Task: Retype, with no pictures, each line from the one that holds "15: (977, 1387)" through the last line of the entries below, both included.

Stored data
::::

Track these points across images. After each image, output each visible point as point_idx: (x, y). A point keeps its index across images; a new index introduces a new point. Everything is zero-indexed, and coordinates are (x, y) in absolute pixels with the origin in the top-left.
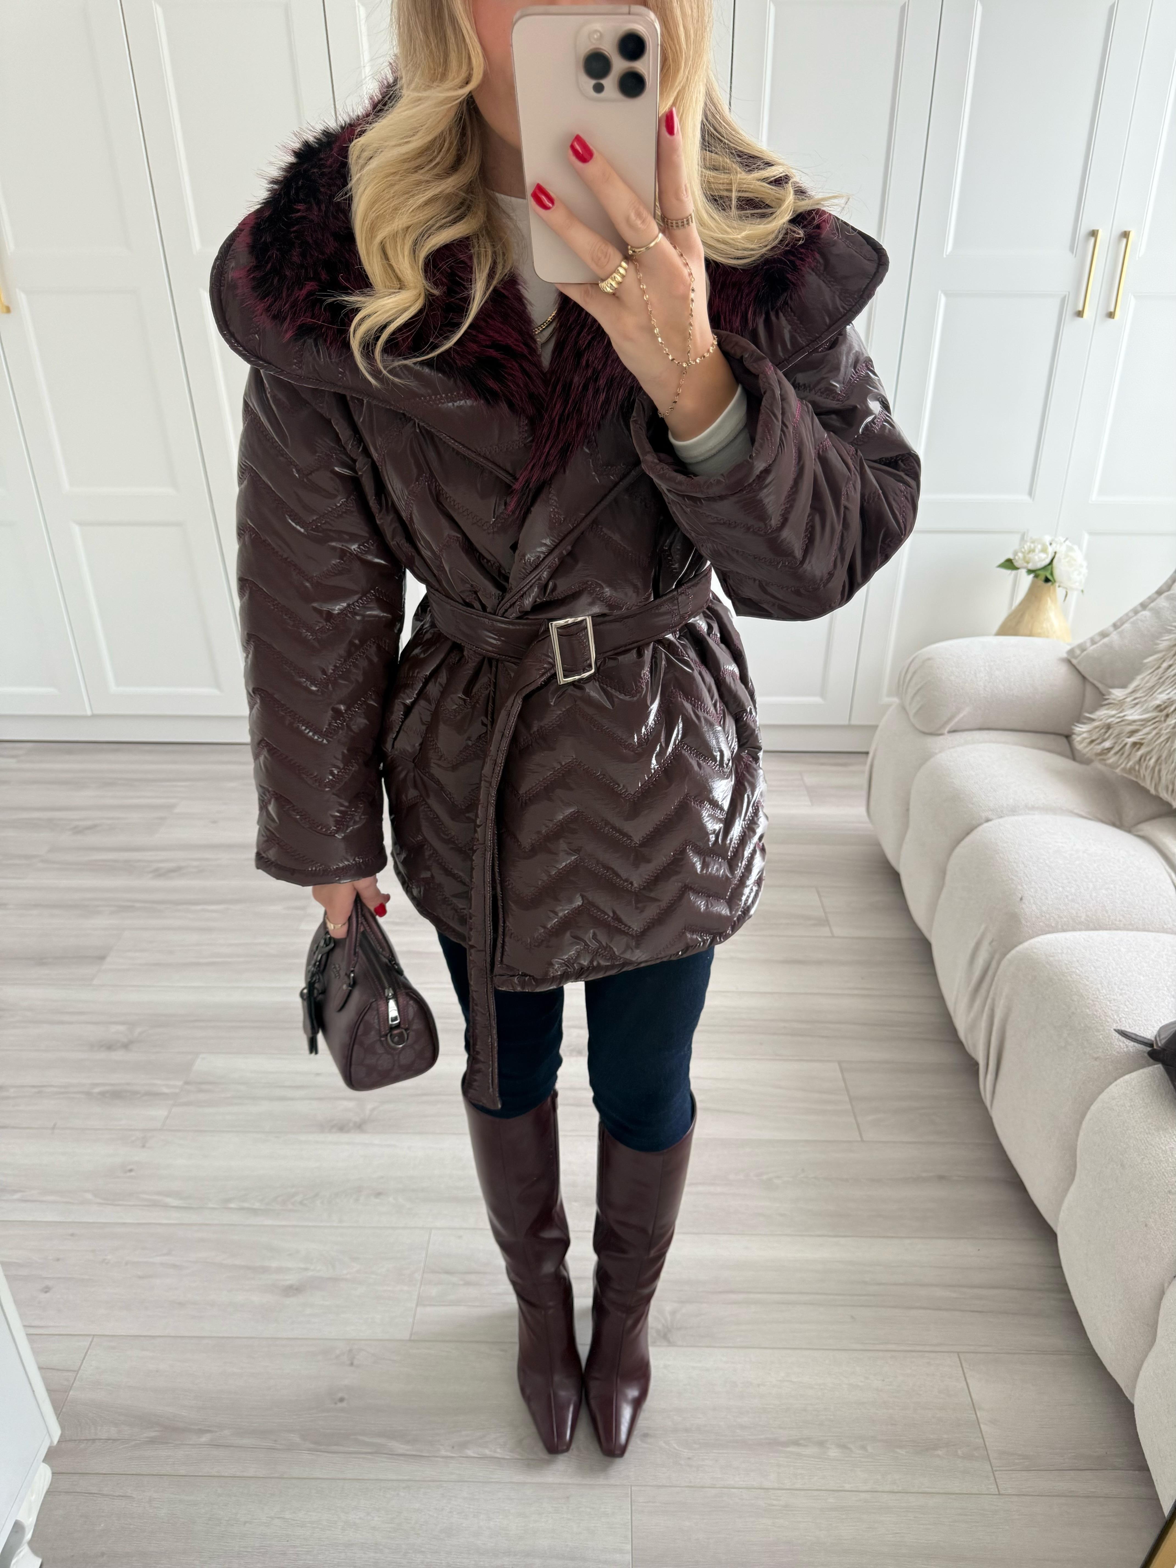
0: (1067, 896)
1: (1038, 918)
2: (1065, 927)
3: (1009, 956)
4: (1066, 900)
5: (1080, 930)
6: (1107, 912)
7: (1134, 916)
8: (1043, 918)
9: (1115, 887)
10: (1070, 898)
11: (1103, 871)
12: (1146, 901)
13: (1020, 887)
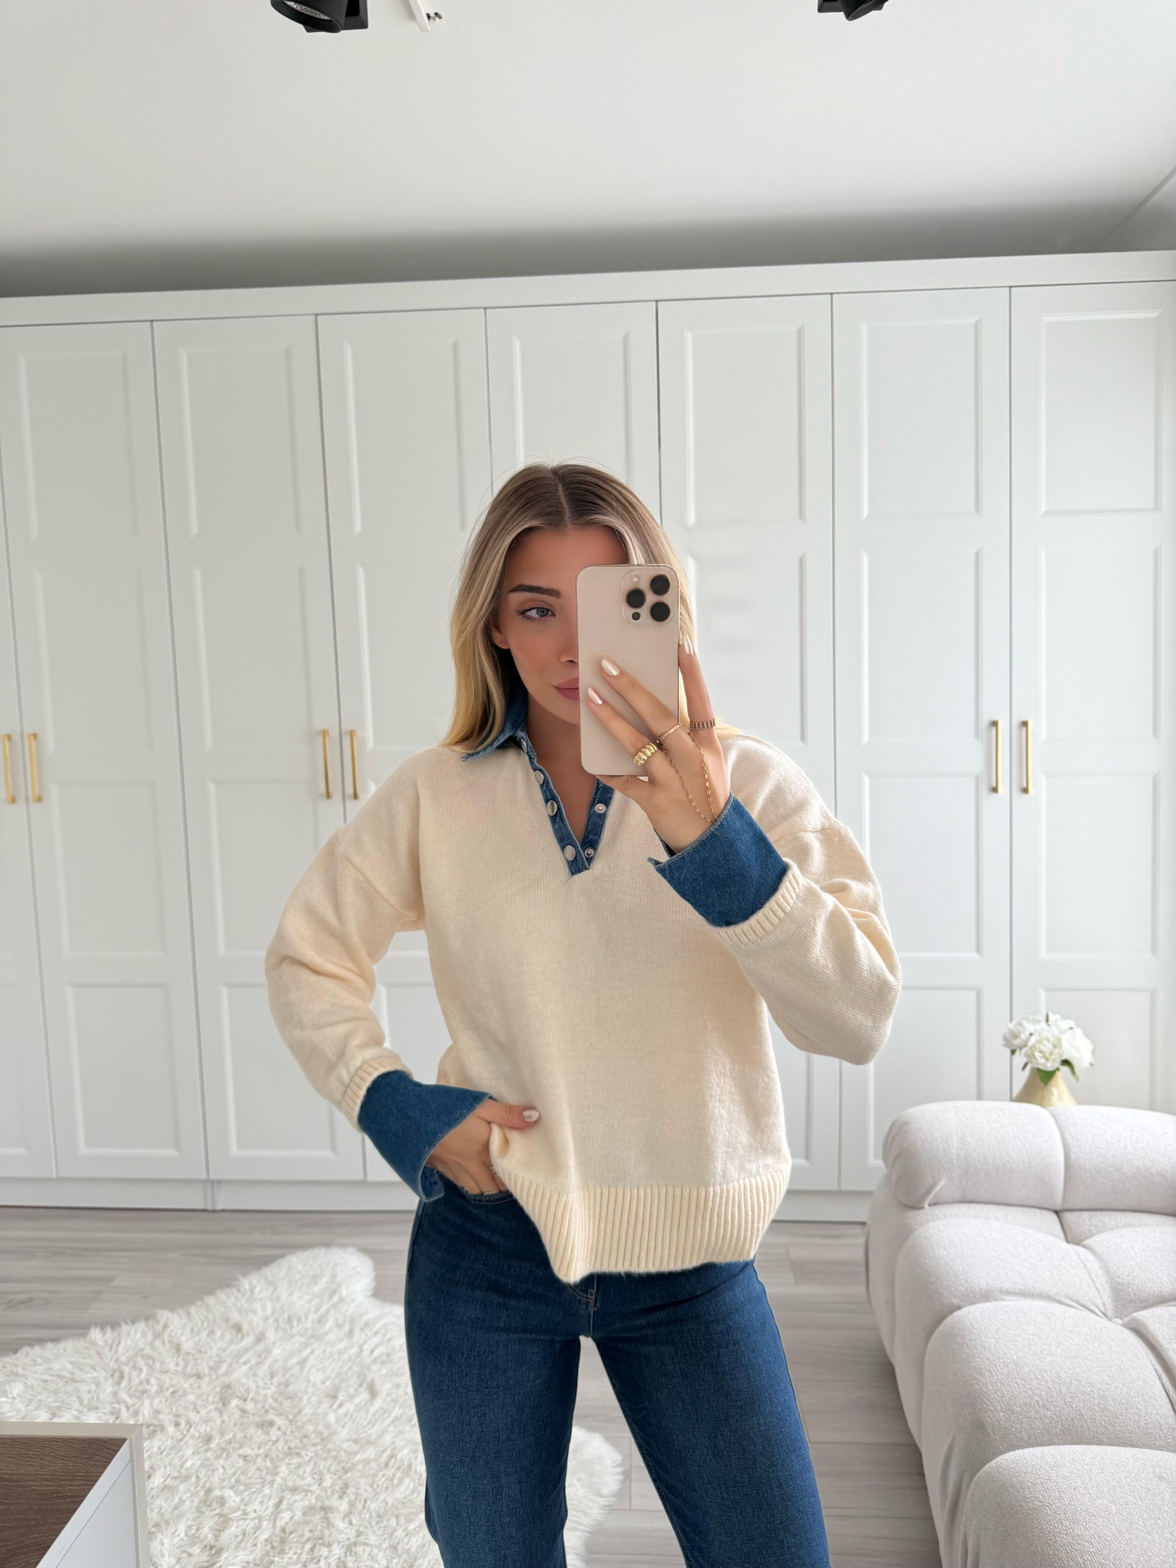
0: (1037, 1401)
1: (1008, 1429)
2: (1039, 1441)
3: (976, 1478)
4: (1037, 1407)
5: (1058, 1444)
6: (1086, 1423)
7: (1118, 1428)
8: (1013, 1430)
9: (1093, 1391)
10: (1041, 1403)
11: (1078, 1369)
12: (1130, 1410)
13: (984, 1389)
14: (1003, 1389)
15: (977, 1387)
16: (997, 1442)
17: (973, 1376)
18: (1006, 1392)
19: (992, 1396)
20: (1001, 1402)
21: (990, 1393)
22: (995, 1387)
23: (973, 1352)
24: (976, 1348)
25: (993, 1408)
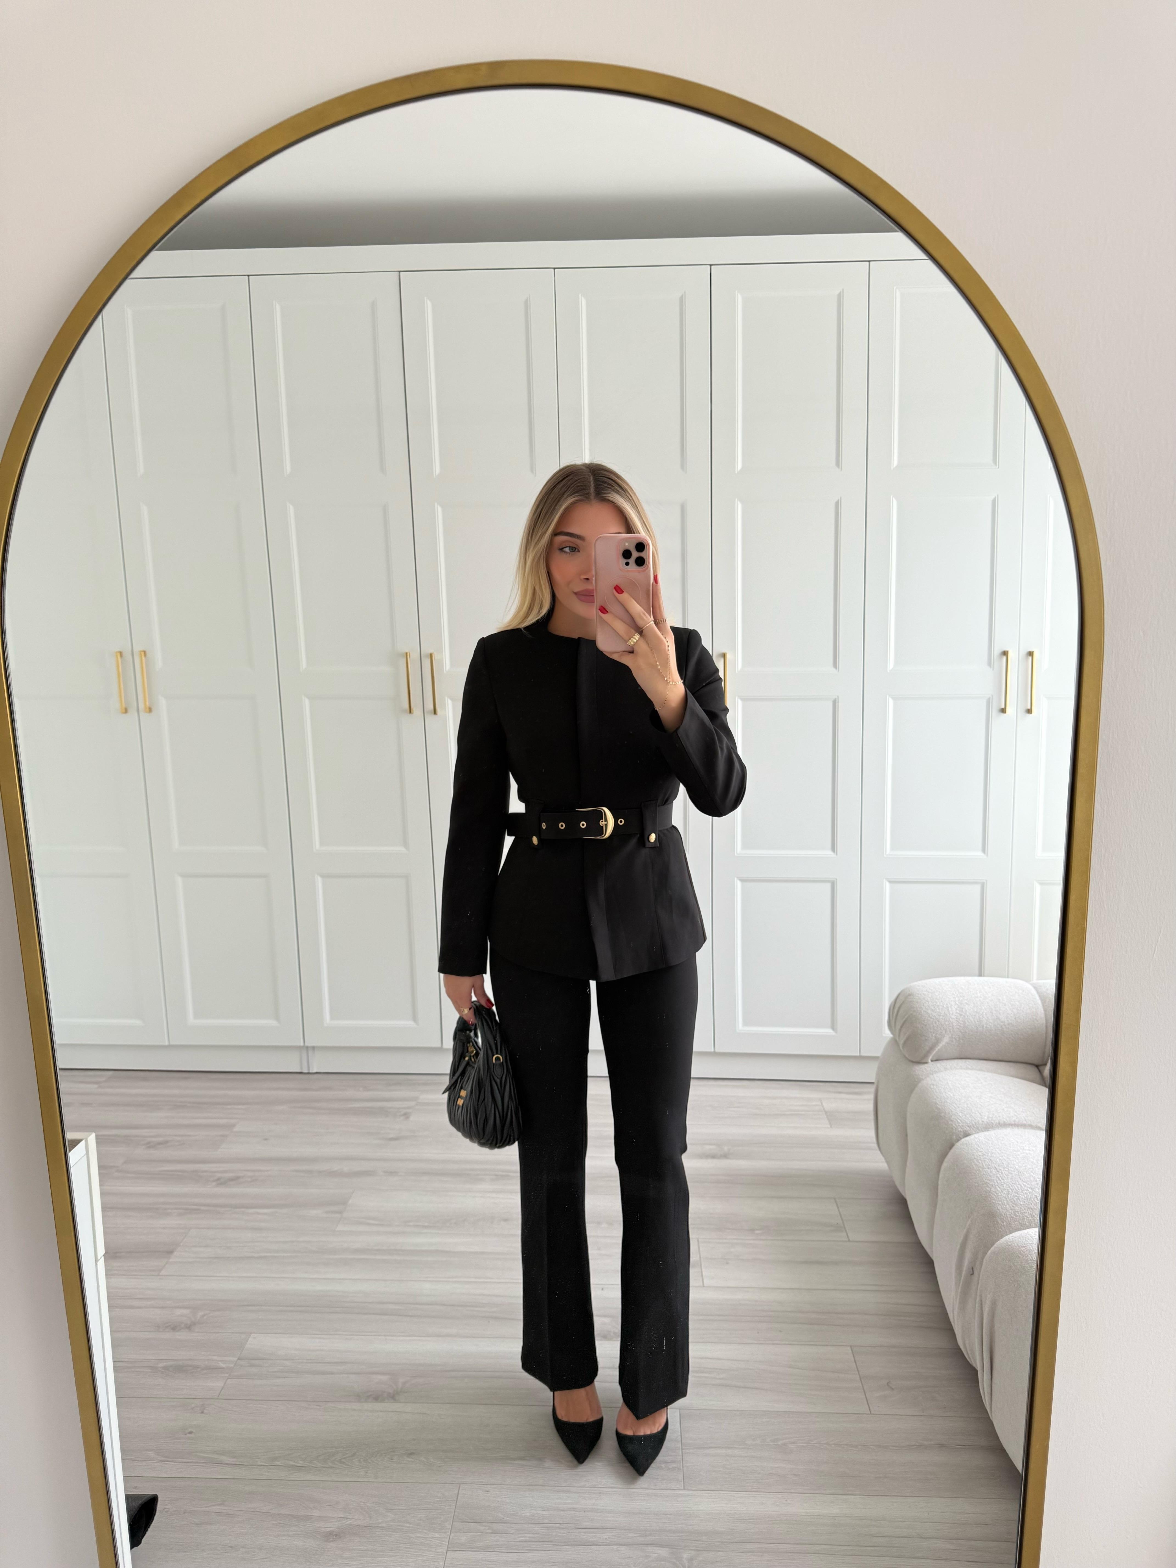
3: (990, 1251)
14: (1009, 1188)
15: (987, 1188)
16: (1004, 1227)
17: (984, 1181)
18: (1010, 1190)
19: (1000, 1194)
20: (1007, 1197)
21: (997, 1192)
22: (1002, 1187)
23: (982, 1164)
24: (985, 1161)
25: (1000, 1203)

::::

Solution to the problem:
15: (977, 1387)
16: (997, 1442)
17: (973, 1376)
18: (1006, 1392)
19: (992, 1396)
20: (1001, 1402)
21: (990, 1393)
22: (995, 1387)
23: (973, 1352)
24: (976, 1348)
25: (993, 1408)
3: (990, 1251)
14: (1009, 1188)
15: (987, 1188)
16: (1004, 1227)
17: (984, 1181)
18: (1010, 1190)
19: (1000, 1194)
20: (1007, 1197)
21: (997, 1192)
22: (1002, 1187)
23: (982, 1164)
24: (985, 1161)
25: (1000, 1203)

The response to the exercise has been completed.